Question: From a random sample space, \[5\] students have been selected. Their marks in Maths and Statistics a...

Question

From a random sample space, $5$ students have been selected. Their marks in Maths and Statistics are given below. The rank correlation coefficient is

Roll number	$1$	$2$	$3$	$4$	$5$
Marks in Maths	$85$	$60$	$73$	$40$	$90$
Marks in Statistics	$93$	$75$	$65$	$50$	$80$

1). $0.8$
2). $0.6$
3). $0.5$
4). $- 0.8$

Answer 1

Solution

Here we are asked to find the rank correlation coefficient of the given data of five students. To find the correlation coefficient we first need to set up the rank of the given data.
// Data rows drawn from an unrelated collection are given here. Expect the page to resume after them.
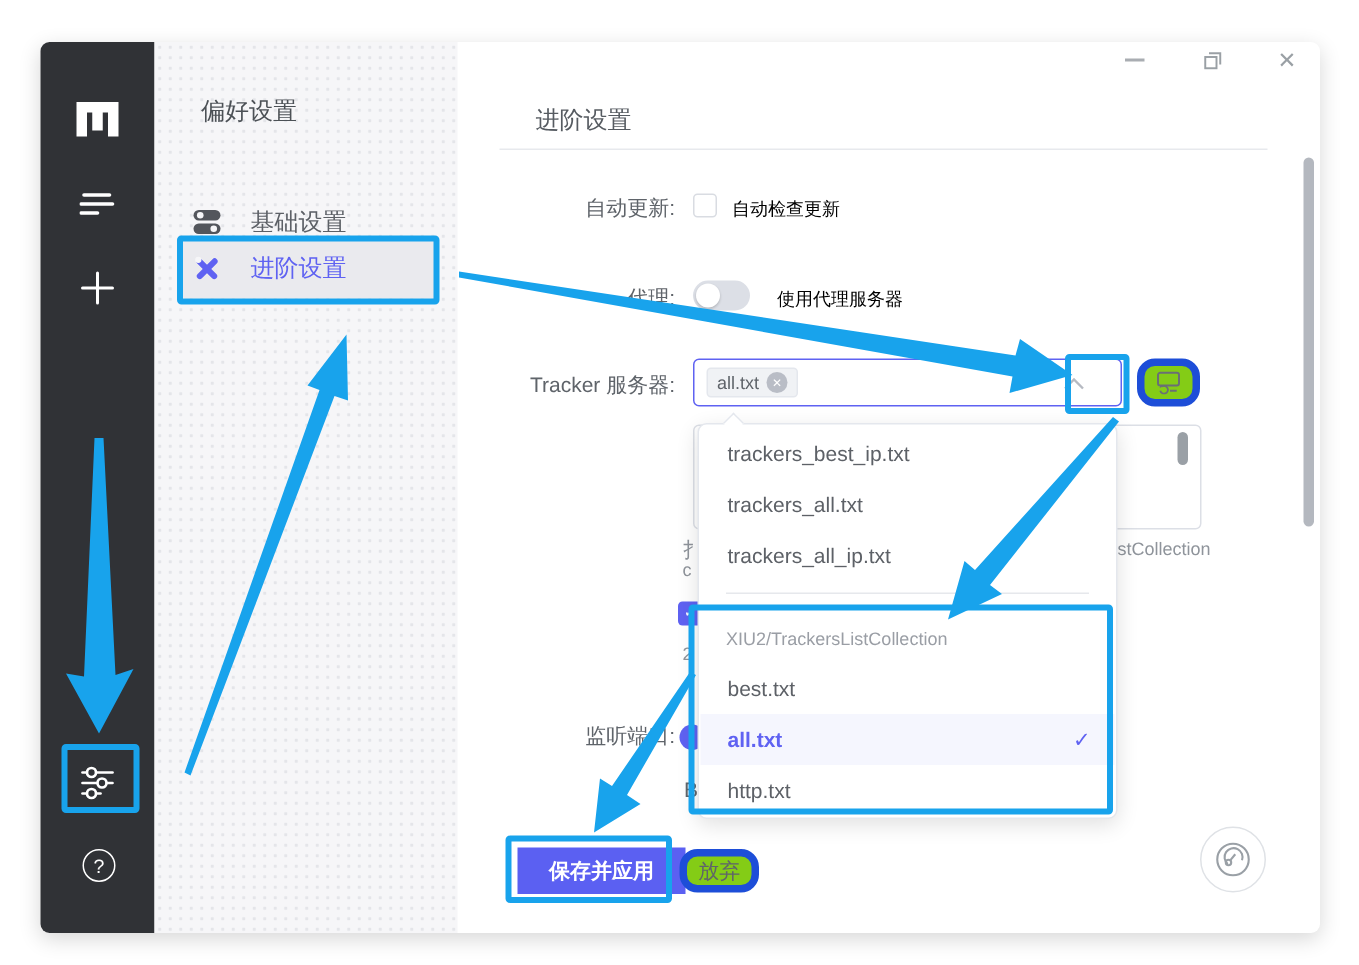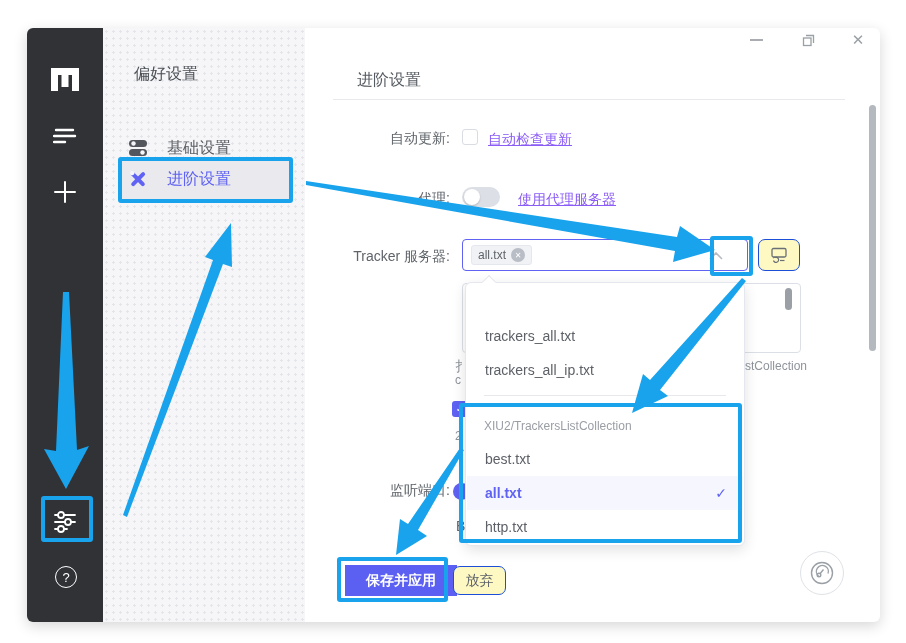--- a/index.html
+++ b/index.html
@@ -36,7 +36,7 @@
   .hr { position:absolute; left:306px; top:71px; width:512px; height:1px; background:#e7e9ed; }
   .row-label { position:absolute; left:263px; width:160px; text-align:right;
     font-size:14px; color:#5f646a; }
-  .side-text { position:absolute; font-size:14px; color:#8b5cf6;text-decoration:underline; }
+  .side-text { position:absolute; font-size:12px; color:#000000; }
 
   .checkbox { position:absolute; left:435px; top:101px; width:16px; height:16px;
     background:#fff; border:1px solid #d9dce2; border-radius:3px; }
The rank will be given according to the marks from highest to lowest like one, two, three, etc. Then we will find the difference in the ranks for each student and find their sum. After that, we will apply the formula to find the rank correlation coefficient.
Formula Used: The rank correlation coefficient $= 1 - \dfrac{{6\sum {d_i^2} }}{{n\left( {{n^2} - 1} \right)}}$ where $d$ is the difference in ranks of each observation and $n$ is the total number of observations. It is denoted by $\rho$ .

Complete step-by-step solution:
It is given the marks of five students in two subjects, Math and Statistics.
We aim to find the rank correlation coefficient of the given data. For that, we will first set up the rank for each subject for each student.

Roll number	Math	Statistic	$x$ (Rank of math)	$y$ (Rank of statistic)
$1$	$85$	$93$	$2$	$1$
$2$	$60$	$75$	$4$	$3$
$3$	$73$	$65$	$3$	$4$
$4$	$40$	$50$	$5$	$5$
$5$	$90$	$80$	$1$	$2$

Here $x$ is the rank of the subject math and $y$ is the rank of the subject statistics.
Now we will find the difference in rank and its square.

Roll number	Math	Statistic	$x$ (Rank of math)	$y$ (Rank of statistic)	$d$ (Difference in rank: $x \sim y$ )	${d^2}$ (Square of the difference)
$1$	$85$	$93$	$2$	$1$	$1$	$1$
$2$	$60$	$75$	$4$	$3$	$1$	$1$
$3$	$73$	$65$	$3$	$4$	$1$	$1$
$4$	$40$	$50$	$5$	$5$	$0$	$0$
$5$	$90$	$80$	$1$	$2$	$1$	$1$

Now we will find the sum of the square of the difference in the rank $(x \sim y)$ .
$\sum {{d^2} = 1 + 1 + 1 + 0 + 1 = 4}$
Thus, we have found the necessary thing we need to find the rank correlation coefficient.
We know that the rank correlation coefficient $\rho = 1 - \dfrac{{6\sum {{d^2}} }}{{n\left( {{n^2} - 1} \right)}}$ where $d$ is the difference in ranks of each observation and $n$ is the total number of observations.
Now let us substitute the values in the formula.
$\rho = 1 - \dfrac{{6\sum {{d^2}} }}{{n\left( {{n^2} - 1} \right)}}$$$$ = 1 - \dfrac{{6(4)}}{{5({5^2} - 1)}}$
Let us simplify the above expression.
$= 1 - \dfrac{{24}}{{5(25 - 1)}}$
$= 1 - \dfrac{{24}}{{5(24)}}$
$= 1 - \dfrac{1}{5}$
On further simplification, we get
$\rho = \dfrac{{5 - 1}}{5} = \dfrac{4}{5} = 0.8$
Thus, the rank correlation coefficient of the given observation is $0.8$ . Now let us see the options.
Option (1) $0.8$ is the correct answer as we got the same value in our calculation above.
Option (2) $0.6$ is an incorrect option as we got that $0.8$ is the value of the rank correlation coefficient.
Option (3) $0.5$ is an incorrect option as we got that $0.8$ is the value of the rank correlation coefficient.
Option (4) $- 0.8$ is an incorrect option as we got that $0.8$ is the value of the rank correlation coefficient.

Note: The rank correlation coefficient is also known as the Spearman Rank correlation coefficient. The formula that we used above is only for the case when all the ranks are distinct. If any one of the ranks is repeated then the formula that we used above cannot be used to find the rank correlation coefficient.